The shop is a recreation of a particular moment in 1977 when Virgin was launching the Sex Pistols album Never Mind the Bollocks – so the shop is jam-packed with just one album on show. Customers in 1977 were encouraged to turn the record over on the deck in the corner or "Turn it fucking over!" as the sign reads.
"We are having to recreate a mess basically," said Lee. She and Pochodzaj used original photographs of the shop, featuring Richard Branson as the cliched bearded hippie-stroke-brilliant businessman; and they talked to people who worked there and are playing the interviews in the shop. "People talk about what a crazy and exciting place it was to be," she said.
Lee said the whole show was a tricky brief because Virgin did not want just a "back catalogue extravaganza".
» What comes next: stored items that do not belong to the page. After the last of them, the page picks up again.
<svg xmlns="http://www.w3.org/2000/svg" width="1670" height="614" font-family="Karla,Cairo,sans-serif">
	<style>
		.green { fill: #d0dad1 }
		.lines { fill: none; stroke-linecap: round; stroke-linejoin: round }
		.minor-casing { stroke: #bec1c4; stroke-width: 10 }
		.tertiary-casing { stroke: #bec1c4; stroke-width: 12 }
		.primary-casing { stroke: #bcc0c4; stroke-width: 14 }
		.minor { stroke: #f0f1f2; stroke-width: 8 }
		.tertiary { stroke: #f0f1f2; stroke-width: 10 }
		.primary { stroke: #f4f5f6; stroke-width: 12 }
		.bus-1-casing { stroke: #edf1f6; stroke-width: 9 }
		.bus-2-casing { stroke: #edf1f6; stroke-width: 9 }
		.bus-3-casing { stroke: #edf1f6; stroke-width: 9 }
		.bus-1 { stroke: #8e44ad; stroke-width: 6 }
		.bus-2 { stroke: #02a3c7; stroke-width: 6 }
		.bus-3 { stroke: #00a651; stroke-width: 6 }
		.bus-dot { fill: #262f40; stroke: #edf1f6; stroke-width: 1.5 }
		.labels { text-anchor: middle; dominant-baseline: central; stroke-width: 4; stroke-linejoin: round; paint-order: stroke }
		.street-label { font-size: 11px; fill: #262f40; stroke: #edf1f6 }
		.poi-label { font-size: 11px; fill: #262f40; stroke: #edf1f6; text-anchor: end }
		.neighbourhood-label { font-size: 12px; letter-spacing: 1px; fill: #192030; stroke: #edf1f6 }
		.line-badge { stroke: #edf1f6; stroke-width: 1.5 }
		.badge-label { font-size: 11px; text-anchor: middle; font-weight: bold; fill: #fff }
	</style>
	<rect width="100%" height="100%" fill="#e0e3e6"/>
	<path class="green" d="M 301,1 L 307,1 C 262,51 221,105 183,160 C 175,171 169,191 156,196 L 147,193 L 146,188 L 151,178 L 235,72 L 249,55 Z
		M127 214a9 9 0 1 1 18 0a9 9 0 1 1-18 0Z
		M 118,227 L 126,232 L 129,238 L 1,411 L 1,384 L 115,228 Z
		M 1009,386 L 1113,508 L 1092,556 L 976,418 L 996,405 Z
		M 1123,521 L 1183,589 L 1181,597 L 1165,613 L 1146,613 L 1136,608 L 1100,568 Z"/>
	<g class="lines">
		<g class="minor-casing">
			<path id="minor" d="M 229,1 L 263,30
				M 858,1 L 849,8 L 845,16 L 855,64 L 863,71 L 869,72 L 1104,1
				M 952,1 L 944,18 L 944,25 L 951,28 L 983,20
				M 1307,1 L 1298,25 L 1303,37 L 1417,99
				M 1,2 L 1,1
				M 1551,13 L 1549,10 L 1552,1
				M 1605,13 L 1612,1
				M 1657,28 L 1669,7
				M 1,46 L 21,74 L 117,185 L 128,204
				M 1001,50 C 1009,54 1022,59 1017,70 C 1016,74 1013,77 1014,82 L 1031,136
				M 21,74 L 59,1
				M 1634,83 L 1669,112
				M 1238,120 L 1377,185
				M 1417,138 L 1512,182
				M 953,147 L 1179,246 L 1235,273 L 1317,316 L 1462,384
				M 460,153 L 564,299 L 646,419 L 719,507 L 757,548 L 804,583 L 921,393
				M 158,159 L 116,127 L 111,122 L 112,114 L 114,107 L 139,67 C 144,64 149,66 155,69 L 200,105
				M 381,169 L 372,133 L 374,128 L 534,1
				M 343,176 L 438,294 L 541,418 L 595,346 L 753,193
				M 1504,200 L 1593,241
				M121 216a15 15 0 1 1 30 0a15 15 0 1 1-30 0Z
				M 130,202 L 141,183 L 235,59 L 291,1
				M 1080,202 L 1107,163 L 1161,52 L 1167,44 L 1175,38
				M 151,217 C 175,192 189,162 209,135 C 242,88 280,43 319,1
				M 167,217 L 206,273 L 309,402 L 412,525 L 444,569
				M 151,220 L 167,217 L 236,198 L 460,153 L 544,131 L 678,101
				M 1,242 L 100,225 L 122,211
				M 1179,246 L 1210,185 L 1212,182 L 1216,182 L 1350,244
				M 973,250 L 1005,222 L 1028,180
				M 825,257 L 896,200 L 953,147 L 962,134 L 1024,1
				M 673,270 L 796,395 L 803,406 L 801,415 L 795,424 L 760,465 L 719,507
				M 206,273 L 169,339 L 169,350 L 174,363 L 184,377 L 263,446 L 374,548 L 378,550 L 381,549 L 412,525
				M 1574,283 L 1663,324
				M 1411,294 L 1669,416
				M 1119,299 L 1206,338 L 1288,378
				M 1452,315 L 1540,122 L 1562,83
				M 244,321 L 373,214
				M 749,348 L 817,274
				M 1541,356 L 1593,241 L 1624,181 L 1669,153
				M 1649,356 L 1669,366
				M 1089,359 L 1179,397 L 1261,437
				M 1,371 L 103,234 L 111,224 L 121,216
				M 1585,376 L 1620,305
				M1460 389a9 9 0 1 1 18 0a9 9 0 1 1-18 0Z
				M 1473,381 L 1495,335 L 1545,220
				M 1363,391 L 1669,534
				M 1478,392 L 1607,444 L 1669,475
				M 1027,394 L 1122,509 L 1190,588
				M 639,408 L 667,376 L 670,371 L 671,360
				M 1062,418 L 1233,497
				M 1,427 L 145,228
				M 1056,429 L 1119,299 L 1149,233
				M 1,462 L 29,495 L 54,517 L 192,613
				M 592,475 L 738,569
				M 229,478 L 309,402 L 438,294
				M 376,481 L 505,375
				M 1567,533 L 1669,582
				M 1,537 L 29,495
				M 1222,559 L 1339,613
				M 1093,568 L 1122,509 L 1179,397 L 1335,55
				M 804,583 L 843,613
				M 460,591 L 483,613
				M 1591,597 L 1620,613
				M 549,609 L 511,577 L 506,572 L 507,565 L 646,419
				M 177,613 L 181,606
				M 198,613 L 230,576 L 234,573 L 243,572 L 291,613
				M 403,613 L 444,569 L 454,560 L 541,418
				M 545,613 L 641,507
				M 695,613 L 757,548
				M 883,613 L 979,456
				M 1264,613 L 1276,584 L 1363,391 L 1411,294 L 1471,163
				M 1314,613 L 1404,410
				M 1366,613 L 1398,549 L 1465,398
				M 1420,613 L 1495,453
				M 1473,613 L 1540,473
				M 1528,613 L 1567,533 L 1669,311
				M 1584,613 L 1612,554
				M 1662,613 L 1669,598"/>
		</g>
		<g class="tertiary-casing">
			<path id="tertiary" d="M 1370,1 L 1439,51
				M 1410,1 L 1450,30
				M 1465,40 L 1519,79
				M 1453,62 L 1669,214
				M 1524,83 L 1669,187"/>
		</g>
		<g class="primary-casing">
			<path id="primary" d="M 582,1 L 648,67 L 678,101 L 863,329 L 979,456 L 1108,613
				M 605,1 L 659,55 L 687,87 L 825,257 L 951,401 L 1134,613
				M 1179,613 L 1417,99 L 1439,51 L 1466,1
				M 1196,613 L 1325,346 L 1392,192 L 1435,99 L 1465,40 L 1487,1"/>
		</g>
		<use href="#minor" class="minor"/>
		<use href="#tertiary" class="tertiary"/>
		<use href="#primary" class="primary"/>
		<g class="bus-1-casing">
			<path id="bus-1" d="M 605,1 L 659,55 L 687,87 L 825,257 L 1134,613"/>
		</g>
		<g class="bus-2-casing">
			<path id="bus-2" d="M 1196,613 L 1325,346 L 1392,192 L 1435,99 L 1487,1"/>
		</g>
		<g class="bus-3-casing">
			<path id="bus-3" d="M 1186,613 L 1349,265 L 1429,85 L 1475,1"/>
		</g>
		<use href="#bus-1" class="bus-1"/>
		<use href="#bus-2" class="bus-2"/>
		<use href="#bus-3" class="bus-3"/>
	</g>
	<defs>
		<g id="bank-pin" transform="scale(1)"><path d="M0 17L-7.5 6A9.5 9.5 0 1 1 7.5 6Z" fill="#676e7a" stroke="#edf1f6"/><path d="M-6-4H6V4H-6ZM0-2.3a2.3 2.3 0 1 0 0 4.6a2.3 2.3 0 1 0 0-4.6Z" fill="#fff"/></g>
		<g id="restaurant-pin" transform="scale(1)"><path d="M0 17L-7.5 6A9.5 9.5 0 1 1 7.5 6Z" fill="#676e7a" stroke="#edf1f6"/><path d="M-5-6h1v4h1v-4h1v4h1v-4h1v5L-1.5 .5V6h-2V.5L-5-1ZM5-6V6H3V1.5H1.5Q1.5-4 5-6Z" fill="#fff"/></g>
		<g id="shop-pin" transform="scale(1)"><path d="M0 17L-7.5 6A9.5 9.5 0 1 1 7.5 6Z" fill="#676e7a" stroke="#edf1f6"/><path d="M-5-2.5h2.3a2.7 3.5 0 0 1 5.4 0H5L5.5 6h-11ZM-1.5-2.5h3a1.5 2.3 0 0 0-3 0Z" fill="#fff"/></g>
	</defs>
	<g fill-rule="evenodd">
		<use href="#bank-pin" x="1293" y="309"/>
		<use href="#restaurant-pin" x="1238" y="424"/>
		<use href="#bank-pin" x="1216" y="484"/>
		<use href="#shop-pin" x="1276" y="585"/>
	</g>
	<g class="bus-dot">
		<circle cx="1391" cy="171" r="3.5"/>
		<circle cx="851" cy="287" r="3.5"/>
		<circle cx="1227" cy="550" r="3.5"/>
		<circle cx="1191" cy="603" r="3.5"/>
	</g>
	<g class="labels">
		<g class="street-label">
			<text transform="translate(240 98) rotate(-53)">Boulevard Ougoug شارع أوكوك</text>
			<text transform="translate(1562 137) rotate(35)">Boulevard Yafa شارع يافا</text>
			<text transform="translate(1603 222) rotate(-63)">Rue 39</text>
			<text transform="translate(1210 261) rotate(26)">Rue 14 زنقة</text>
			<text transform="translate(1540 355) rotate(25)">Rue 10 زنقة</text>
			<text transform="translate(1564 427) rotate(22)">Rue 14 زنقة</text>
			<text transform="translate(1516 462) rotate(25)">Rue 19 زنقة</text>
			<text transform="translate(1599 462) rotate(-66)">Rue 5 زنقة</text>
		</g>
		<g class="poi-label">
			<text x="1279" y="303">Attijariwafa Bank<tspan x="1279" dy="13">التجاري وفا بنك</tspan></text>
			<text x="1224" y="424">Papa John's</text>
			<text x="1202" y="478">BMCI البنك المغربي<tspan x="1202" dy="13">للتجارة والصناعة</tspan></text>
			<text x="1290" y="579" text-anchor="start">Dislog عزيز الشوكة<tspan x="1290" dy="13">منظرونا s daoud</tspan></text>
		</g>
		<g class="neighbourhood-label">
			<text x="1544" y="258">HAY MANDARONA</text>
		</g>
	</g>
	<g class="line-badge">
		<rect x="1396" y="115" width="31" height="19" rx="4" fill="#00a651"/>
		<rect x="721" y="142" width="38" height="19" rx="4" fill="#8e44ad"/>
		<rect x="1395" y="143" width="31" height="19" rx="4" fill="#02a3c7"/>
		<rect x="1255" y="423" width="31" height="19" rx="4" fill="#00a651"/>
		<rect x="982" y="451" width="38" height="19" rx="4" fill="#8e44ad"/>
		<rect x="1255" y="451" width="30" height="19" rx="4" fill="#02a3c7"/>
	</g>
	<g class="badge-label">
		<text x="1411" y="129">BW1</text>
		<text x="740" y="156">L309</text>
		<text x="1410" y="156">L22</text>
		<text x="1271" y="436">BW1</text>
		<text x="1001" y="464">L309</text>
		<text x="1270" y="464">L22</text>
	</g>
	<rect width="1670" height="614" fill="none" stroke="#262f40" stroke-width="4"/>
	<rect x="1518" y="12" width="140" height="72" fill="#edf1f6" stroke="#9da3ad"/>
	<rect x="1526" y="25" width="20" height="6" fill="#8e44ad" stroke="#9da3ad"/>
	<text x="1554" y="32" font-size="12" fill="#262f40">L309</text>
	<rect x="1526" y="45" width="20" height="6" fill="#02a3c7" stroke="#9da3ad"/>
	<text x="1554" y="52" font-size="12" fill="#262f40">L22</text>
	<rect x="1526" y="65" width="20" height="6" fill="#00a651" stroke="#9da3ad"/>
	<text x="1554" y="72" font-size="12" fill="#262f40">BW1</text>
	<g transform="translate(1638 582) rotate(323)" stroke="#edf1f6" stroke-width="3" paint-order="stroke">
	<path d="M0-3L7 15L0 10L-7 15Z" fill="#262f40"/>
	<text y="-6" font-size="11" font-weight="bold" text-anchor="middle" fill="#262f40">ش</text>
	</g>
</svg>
The show does though have lots of archive and documentary footage – for example, XTC recording at the country manor house of what the BBC called rock and roll's merriest millionaire – and instruments such as Phil Collins' drums and Mike Rutherford's double-necked Rickenbacker. Then there are Boy George stage clothes and memorabilia including items lent by a particularly assiduous Spice Girls collector. In a shrine-like space the show has Spice Girls dolls, a Spice Girls brush and comb set and Spice Girls cheese and chive flavoured Walkers crisps.
Branson was due at the show opening on Wednesday night, able to look at exhibits that include the company's firstpress release promising Mike Oldfield's Tubular Bells on sale at £2.19 and Faust's The Faust Tapes at surely a bargain 48p
• Virgin Records: 40 Years of Disruptions. [The Exhibition!] is at Studio B1, Victoria House, London WC1B 4DA, 24-29 October.